More good news for Obama in February jobs report
Friday’s jobs report continued a trend of good news for the president, with 227,000 new jobs created in February.
The unemployment rate stayed at 8.3 percent, because more people reentered the work force. Republicans are focusing on that number. But overall, the report contains plenty of good news, continuing a positive trend for the White House.
Hiring in December and January was also revised upwards, for an average of 245,000 jobs a month in the past three months.
Not everything is rosy: The number of long-term unemployed people stayed at 5.4 million. But nearly half a million people began looking for work last month, another good sign.
After last month’s jobs report, Republicans argued that while unemployment was trending downwards, the economy was not improving fast enough.
Former Massachusetts governor Mitt Romney said in his victory speech Tuesday night, “Eight percent unemployment is not the best America can do; it’s the best this president can do.”
This month, the Republican National Committee took a more aggressive tack, focusing on the 8.3 percent number to argue that things are not getting better at all.
“Today’s jobs report is yet another reminder that far too many Americans are out of work, and the situation is clearly not improving,” RNC Chairman Reince Priebus said in a statement. “Millions of families ... are still waiting on President Obama to keep his promise of an economic recovery.”

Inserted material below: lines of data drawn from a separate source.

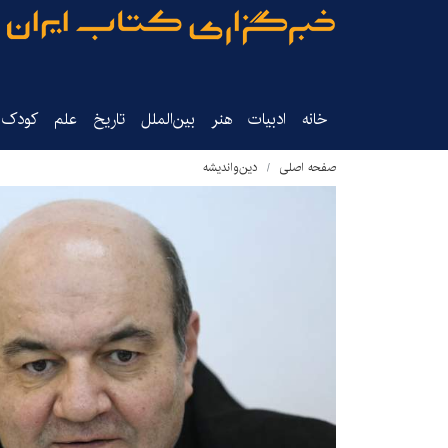
خانه
ادبیات
هنر
بین‌الملل
تاریخ‌
علم
کودک‌و
صفحه اصلی
دین‌واندیشه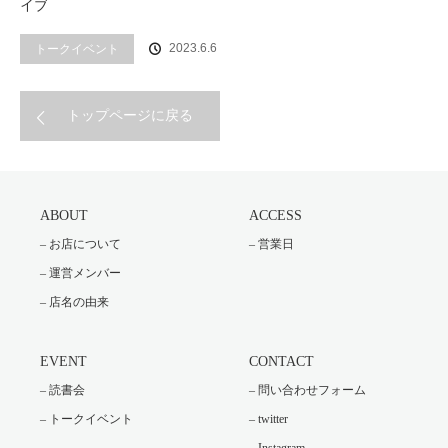
イブ
2023.6.6
トークイベント
トップページに戻る
ABOUT
ACCESS
– お店について
– 営業日
– 運営メンバー
– 店名の由来
EVENT
CONTACT
– 読書会
– 問い合わせフォーム
– トークイベント
– twitter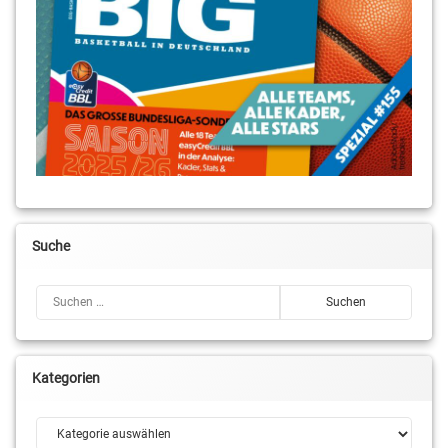
Suche
Suchen nach:
Kategorien
Kategorien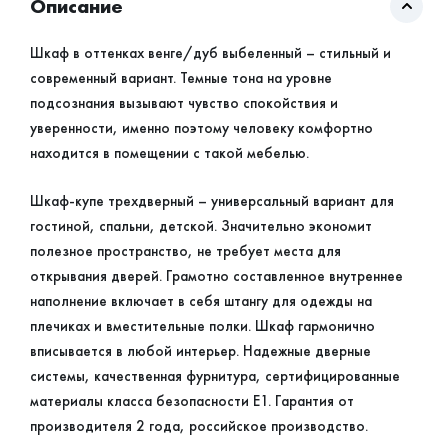
Описание
Шкаф в оттенках венге/дуб выбеленный – стильный и
современный вариант. Темные тона на уровне
подсознания вызывают чувство спокойствия и
уверенности, именно поэтому человеку комфортно
находится в помещении с такой мебелью.
Шкаф-купе трехдверный – универсальный вариант для
гостиной, спальни, детской. Значительно экономит
полезное пространство, не требует места для
открывания дверей. Грамотно составленное внутреннее
наполнение включает в себя штангу для одежды на
плечиках и вместительные полки. Шкаф гармонично
вписывается в любой интерьер. Надежные дверные
системы, качественная фурнитура, сертифицированные
материалы класса безопасности Е1. Гарантия от
производителя 2 года, российское производство.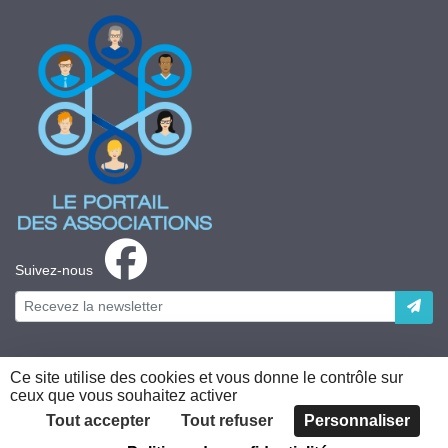
Suivez-nous
Ce site utilise des cookies et vous donne le contrôle sur
ceux que vous souhaitez activer
Plateforme développée en France par
HACKTIV
Tout accepter
Tout refuser
Personnaliser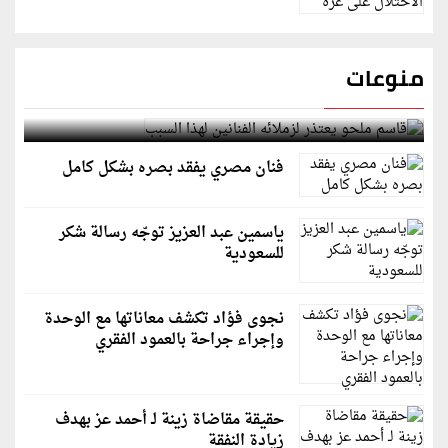
منوعات
قاسم ملحو يعتذر لزملائه الفنانين لهذا السبب
فنان مصري يفقد بصره بشكل كامل
ياسمين عبد العزيز توجّه رسالة شكر
للسعودية
نجوى فؤاد تكشف معاناتها مع الوحدة
وإجراء جراحة بالعمود الفقري
حقيقة مقاضاة زينة لـ أحمد عز بهدف
زيادة النفقة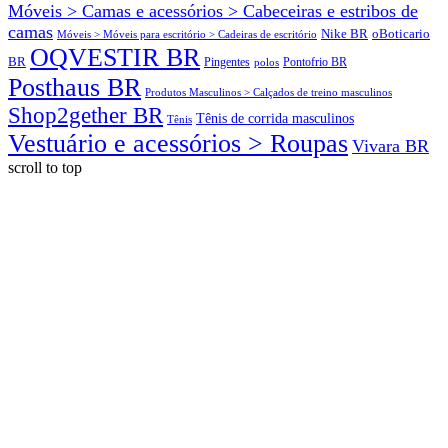
Móveis > Camas e acessórios > Cabeceiras e estribos de
camas
oBoticario
Nike BR
Móveis > Móveis para escritório > Cadeiras de escritório
OQVESTIR BR
BR
Pingentes
polos
Pontofrio BR
Posthaus BR
Produtos Masculinos > Calçados de treino masculinos
Shop2gether BR
Tênis de corrida masculinos
Tênis
Vestuário e acessórios > Roupas
Vivara BR
scroll to top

On an RNC call, economist Douglas Holtz-Eakin was more measured, saying there was “good news” in the jobs report — just not good enough. A strong economy, he argued, “would be vibrant enough to accept” those returning to the workforce. Instead, he said “the unemployment rate will at best stay flat and maybe go up.”
If more and more people return to the labor force, the recovery could be slower but stronger — giving Obama’s critics more room to attack in the short term.
As we wrote yesterday, two months of positive news has yet to have an effect on Obama’s Gallup numbers.
Economic optimism has been increasing, but opinions on the current economy are still very pessimistic.
Voters tend to focus on the unemployment rate trend line. It remains to be seen whether added jobs but a stagnant unemployment rate will be persuasive.